Si j’essayais de me mettre à sa place, si moi, la béotienne, je prétendais deviner comment Manet a plaqué la transparence des flots sur sa toile. Une toile vierge, une esquisse au départ, le choix minutieux de l’emplacement de la barque. L’œil doit être attiré par les personnages, leur petitesse dans l’océan immense. L’œil doit être hypnotisé par les vaguelettes claires, laiteuses, par leur clapotis, jusqu’au vertige, jusqu’au mal de mer.

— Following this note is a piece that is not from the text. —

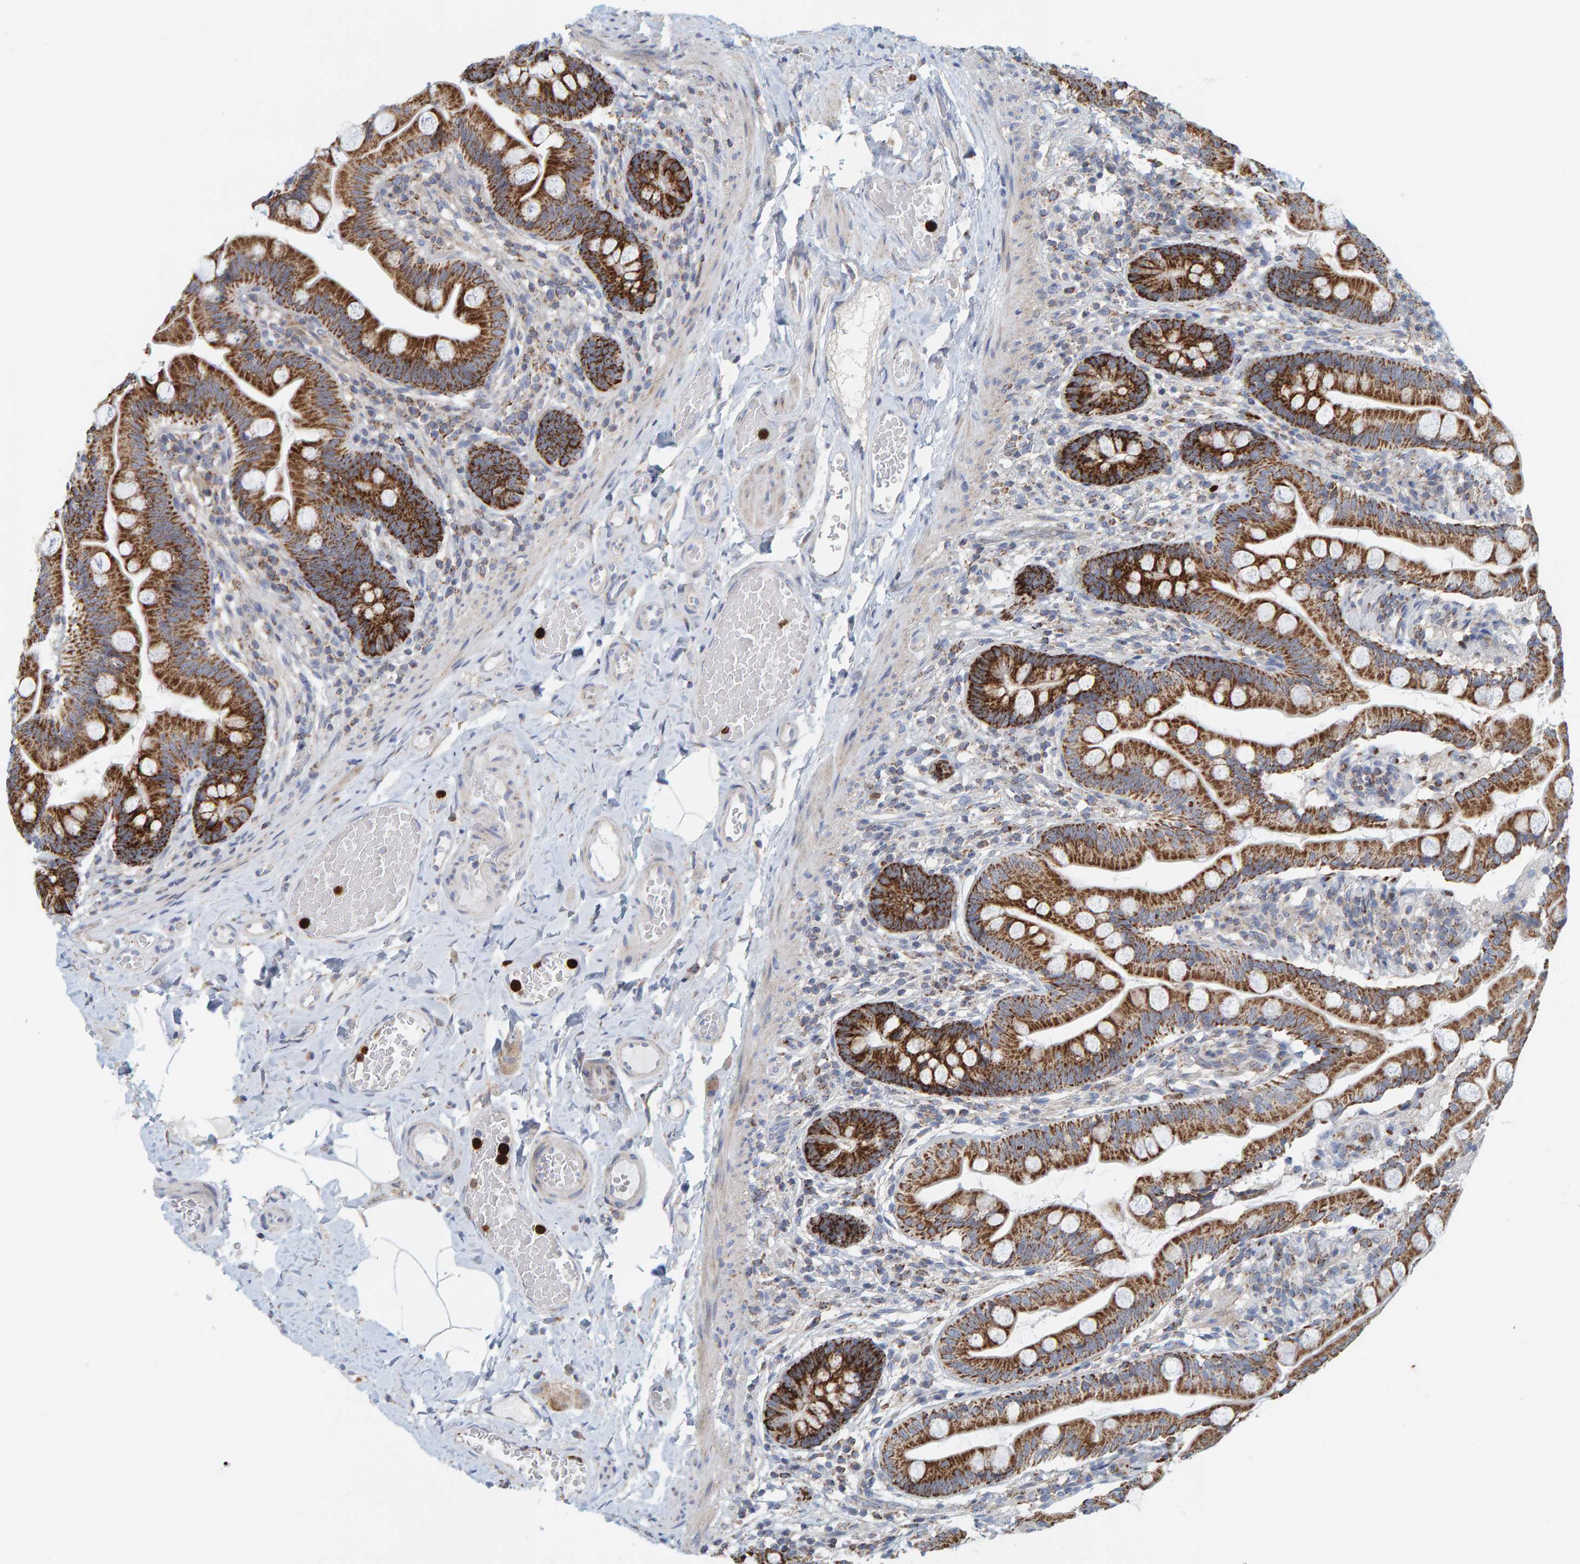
{"staining": {"intensity": "strong", "quantity": ">75%", "location": "cytoplasmic/membranous"}, "tissue": "small intestine", "cell_type": "Glandular cells", "image_type": "normal", "snomed": [{"axis": "morphology", "description": "Normal tissue, NOS"}, {"axis": "topography", "description": "Small intestine"}], "caption": "Unremarkable small intestine demonstrates strong cytoplasmic/membranous expression in about >75% of glandular cells, visualized by immunohistochemistry. (DAB (3,3'-diaminobenzidine) IHC with brightfield microscopy, high magnification).", "gene": "B9D1", "patient": {"sex": "female", "age": 56}}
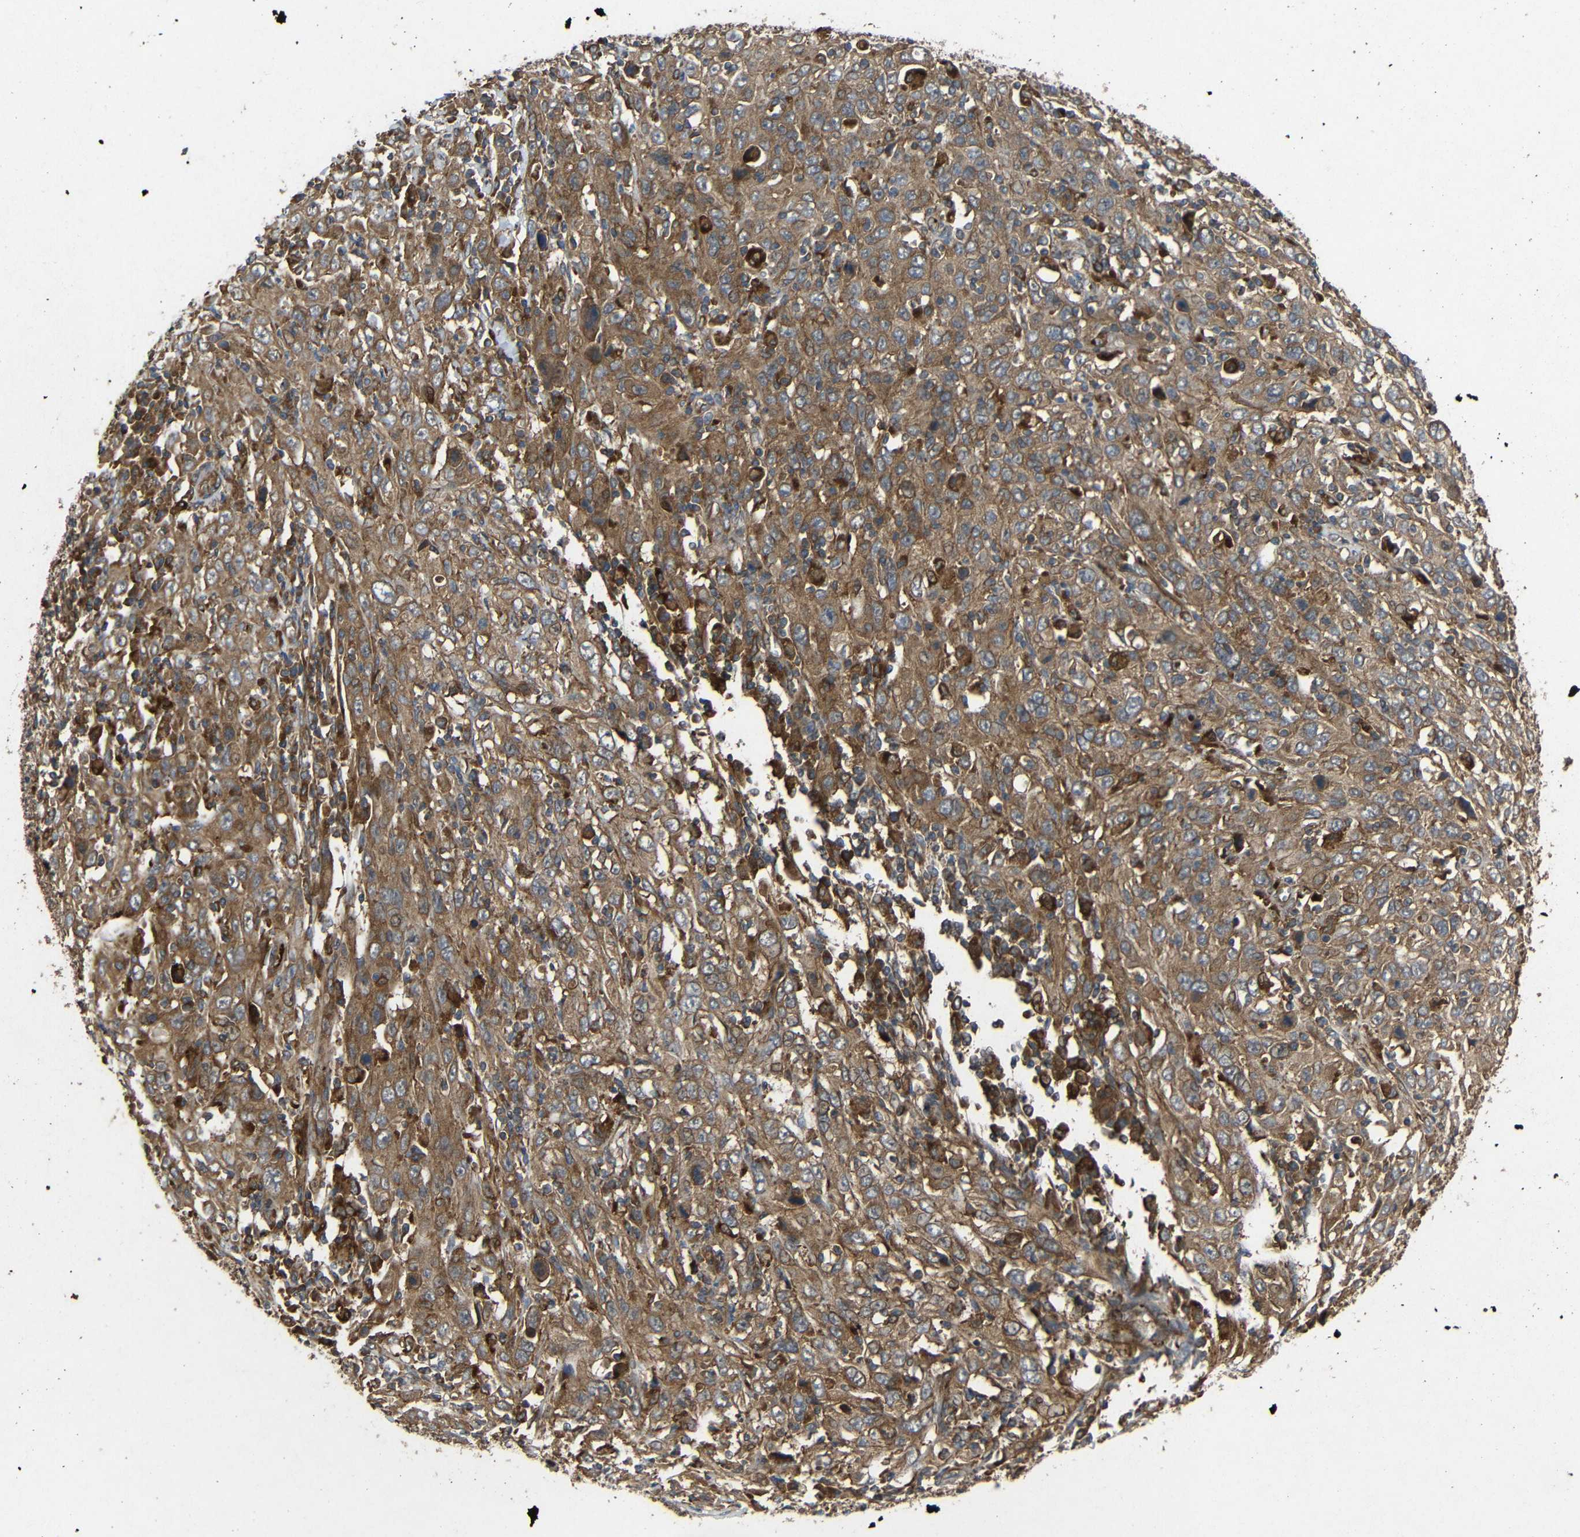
{"staining": {"intensity": "moderate", "quantity": ">75%", "location": "cytoplasmic/membranous"}, "tissue": "cervical cancer", "cell_type": "Tumor cells", "image_type": "cancer", "snomed": [{"axis": "morphology", "description": "Squamous cell carcinoma, NOS"}, {"axis": "topography", "description": "Cervix"}], "caption": "Human cervical cancer (squamous cell carcinoma) stained for a protein (brown) demonstrates moderate cytoplasmic/membranous positive staining in about >75% of tumor cells.", "gene": "EIF2S1", "patient": {"sex": "female", "age": 46}}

Ensuite une couche de peinture bleue pour le fond, très fine, on doit deviner le dessin au travers. Puis j’insisterais sur les zones sombres, la ligne d’horizon à l’arrière-plan, le triangle de touches bleues foncées à l’avant de la barque. J’appliquerais du blanc avec un tout petit pinceau, sur ce grand vide au premier plan, de la lumière, de l’éclat. Puis toutes les nuances de couleur, bleu cobalt, verts clairs et sombres pour le mouvement. Un peu de brun, d’ocre ou de rouge délayé tout là-haut, tout au fond. Des gris, des noirs pour accentuer la brillance. Devrais-je tapoter la toile avec un gros pinceau derrière la barque et devant elle, pour simuler les embruns ? Clair, foncé ? J’augmenterais les contrastes, créerais des silhouettes comme le bateau dans le fond, pour la symétrie, pour l’infini, la solitude.
Donner de la profondeur, du réalisme par le souci du détail, des vagues ourlées, tournoyantes. Je zoomerais sur un personnage dans la barque. Je rendrais compte de sa fragilité, de sa peur. Car l’océan est clair en surface, avec ses reflets changeants, noir en profondeur, abyssal.
Pour achever de happer les regards, qu’ils se noient dans la transparence, et pour entretenir l’illusion, le trouble, je vérifierais l’harmonie des couleurs, les ombres, les lumières, les brillances, la texture fluide, impalpable, de l’eau. Et j’apposerais la touche finale, ma signature.